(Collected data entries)
____

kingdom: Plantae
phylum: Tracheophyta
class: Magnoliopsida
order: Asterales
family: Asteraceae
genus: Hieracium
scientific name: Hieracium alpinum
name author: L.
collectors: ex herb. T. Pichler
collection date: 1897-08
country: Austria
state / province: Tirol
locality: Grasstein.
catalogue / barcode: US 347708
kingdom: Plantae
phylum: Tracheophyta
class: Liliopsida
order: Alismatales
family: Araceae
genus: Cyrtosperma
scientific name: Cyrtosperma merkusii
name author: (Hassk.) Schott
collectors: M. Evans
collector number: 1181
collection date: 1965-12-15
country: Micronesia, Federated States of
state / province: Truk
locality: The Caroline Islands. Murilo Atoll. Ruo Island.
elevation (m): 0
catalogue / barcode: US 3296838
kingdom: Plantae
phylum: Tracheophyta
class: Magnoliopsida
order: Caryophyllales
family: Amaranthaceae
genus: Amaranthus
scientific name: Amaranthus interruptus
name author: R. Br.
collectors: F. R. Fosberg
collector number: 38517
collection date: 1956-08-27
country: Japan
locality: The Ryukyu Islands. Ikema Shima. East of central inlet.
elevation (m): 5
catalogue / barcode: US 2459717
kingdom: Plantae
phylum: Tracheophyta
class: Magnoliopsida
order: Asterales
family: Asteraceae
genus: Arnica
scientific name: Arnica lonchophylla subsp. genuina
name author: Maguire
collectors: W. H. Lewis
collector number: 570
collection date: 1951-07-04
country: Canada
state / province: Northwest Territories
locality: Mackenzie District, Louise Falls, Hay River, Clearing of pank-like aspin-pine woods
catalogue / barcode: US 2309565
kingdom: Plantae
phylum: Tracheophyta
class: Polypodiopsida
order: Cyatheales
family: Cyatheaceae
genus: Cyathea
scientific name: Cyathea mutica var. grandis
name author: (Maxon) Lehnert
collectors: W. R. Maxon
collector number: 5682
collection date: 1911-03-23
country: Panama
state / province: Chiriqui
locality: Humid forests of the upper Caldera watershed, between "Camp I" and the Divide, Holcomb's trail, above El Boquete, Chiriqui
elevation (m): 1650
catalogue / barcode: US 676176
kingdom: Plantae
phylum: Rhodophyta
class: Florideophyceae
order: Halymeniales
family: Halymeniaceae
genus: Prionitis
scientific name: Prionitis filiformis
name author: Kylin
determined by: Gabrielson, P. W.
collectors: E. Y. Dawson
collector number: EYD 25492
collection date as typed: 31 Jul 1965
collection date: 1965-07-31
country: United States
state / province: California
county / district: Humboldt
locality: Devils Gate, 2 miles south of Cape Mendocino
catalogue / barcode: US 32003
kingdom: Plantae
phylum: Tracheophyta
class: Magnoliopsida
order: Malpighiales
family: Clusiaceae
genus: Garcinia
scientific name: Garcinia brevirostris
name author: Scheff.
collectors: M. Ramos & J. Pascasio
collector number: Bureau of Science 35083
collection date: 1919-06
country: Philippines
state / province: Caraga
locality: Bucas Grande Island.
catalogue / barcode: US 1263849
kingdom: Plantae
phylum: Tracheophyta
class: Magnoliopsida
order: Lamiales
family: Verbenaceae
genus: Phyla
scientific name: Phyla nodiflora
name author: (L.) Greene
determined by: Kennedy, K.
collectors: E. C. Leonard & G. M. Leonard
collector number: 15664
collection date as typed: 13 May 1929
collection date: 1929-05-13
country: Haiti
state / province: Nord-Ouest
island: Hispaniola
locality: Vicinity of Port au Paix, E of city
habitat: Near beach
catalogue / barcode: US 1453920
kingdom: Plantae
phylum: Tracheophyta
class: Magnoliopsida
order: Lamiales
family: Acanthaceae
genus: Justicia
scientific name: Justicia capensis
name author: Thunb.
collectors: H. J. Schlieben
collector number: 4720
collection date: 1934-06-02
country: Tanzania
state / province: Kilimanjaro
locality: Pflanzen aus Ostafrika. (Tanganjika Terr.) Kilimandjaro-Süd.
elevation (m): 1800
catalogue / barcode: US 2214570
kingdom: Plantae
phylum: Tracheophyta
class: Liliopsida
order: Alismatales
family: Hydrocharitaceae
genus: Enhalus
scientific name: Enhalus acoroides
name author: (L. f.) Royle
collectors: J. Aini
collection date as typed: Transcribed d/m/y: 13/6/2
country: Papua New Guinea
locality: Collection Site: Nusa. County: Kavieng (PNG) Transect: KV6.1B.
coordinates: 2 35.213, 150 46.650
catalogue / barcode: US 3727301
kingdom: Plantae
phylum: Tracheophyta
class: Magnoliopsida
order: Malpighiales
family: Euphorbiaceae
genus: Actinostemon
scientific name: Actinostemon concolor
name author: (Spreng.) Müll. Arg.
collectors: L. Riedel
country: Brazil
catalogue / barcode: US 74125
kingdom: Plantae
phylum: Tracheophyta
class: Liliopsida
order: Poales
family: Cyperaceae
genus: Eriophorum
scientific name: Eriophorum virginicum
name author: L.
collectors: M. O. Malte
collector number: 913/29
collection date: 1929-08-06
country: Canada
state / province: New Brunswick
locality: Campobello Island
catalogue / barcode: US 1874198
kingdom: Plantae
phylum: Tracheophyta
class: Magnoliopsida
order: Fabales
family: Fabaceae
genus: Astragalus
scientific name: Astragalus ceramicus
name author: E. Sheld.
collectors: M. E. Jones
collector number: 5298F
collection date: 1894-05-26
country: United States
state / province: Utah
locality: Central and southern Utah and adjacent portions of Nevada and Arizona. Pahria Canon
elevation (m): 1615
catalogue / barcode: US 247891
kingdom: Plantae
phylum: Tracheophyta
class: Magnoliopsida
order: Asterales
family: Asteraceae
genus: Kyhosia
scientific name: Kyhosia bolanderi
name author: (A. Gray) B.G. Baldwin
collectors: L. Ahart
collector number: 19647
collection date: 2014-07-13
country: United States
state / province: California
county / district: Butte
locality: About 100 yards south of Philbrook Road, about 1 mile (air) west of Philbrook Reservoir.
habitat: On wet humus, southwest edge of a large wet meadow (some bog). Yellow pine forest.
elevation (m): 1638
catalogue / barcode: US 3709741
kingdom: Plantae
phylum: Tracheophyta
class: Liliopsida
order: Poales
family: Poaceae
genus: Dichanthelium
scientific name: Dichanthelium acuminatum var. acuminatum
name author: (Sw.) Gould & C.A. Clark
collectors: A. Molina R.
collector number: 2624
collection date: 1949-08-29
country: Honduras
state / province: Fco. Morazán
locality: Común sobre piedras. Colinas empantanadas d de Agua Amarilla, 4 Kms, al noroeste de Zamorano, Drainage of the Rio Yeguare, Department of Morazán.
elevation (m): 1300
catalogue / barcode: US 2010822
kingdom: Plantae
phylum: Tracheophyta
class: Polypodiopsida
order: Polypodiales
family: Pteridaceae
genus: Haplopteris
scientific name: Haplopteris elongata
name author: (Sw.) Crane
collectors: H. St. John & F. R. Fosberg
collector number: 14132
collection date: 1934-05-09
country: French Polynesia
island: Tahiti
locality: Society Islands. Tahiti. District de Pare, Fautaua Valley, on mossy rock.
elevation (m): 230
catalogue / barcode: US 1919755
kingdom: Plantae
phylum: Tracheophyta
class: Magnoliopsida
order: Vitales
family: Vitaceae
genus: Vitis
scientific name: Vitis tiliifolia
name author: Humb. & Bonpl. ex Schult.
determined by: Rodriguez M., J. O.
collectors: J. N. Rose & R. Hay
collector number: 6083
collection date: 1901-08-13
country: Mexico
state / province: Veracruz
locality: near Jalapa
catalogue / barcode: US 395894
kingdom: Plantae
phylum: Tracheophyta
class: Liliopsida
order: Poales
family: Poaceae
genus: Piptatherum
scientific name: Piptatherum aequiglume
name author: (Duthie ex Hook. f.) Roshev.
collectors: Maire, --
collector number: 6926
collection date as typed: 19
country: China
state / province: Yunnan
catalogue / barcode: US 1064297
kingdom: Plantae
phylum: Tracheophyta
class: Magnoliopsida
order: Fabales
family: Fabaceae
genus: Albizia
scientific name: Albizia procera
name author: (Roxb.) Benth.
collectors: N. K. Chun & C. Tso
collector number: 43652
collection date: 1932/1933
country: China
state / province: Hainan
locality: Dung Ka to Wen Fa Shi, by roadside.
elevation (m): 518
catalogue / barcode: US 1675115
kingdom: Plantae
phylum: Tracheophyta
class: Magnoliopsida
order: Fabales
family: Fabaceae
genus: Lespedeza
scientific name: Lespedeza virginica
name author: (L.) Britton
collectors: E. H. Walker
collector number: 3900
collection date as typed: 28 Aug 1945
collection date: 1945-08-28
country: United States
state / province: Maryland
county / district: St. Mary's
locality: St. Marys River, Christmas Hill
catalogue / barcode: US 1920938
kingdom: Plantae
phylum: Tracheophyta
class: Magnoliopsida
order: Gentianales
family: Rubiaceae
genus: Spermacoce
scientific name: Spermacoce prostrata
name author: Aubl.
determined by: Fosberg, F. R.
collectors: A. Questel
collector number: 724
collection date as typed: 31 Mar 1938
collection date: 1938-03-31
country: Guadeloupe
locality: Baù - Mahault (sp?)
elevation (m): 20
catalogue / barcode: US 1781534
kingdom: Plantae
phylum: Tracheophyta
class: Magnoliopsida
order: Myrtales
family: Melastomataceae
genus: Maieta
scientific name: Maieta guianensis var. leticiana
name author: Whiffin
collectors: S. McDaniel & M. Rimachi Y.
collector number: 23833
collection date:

____

-- TASK DIRECTIONS --
Rename "collector number" to "collector no." in the part of the records that opens with the line containing "collectors: F. R. Fosberg" and closes with the line containing "class: Florideophyceae". Return only those lines, with everything else left unchanged.

-- RESPONSE --
collectors: F. R. Fosberg
collector no.: 38517
collection date: 1956-08-27
country: Japan
locality: The Ryukyu Islands. Ikema Shima. East of central inlet.
elevation (m): 5
catalogue / barcode: US 2459717
kingdom: Plantae
phylum: Tracheophyta
class: Magnoliopsida
order: Asterales
family: Asteraceae
genus: Arnica
scientific name: Arnica lonchophylla subsp. genuina
name author: Maguire
collectors: W. H. Lewis
collector no.: 570
collection date: 1951-07-04
country: Canada
state / province: Northwest Territories
locality: Mackenzie District, Louise Falls, Hay River, Clearing of pank-like aspin-pine woods
catalogue / barcode: US 2309565
kingdom: Plantae
phylum: Tracheophyta
class: Polypodiopsida
order: Cyatheales
family: Cyatheaceae
genus: Cyathea
scientific name: Cyathea mutica var. grandis
name author: (Maxon) Lehnert
collectors: W. R. Maxon
collector no.: 5682
collection date: 1911-03-23
country: Panama
state / province: Chiriqui
locality: Humid forests of the upper Caldera watershed, between "Camp I" and the Divide, Holcomb's trail, above El Boquete, Chiriqui
elevation (m): 1650
catalogue / barcode: US 676176
kingdom: Plantae
phylum: Rhodophyta
class: Florideophyceae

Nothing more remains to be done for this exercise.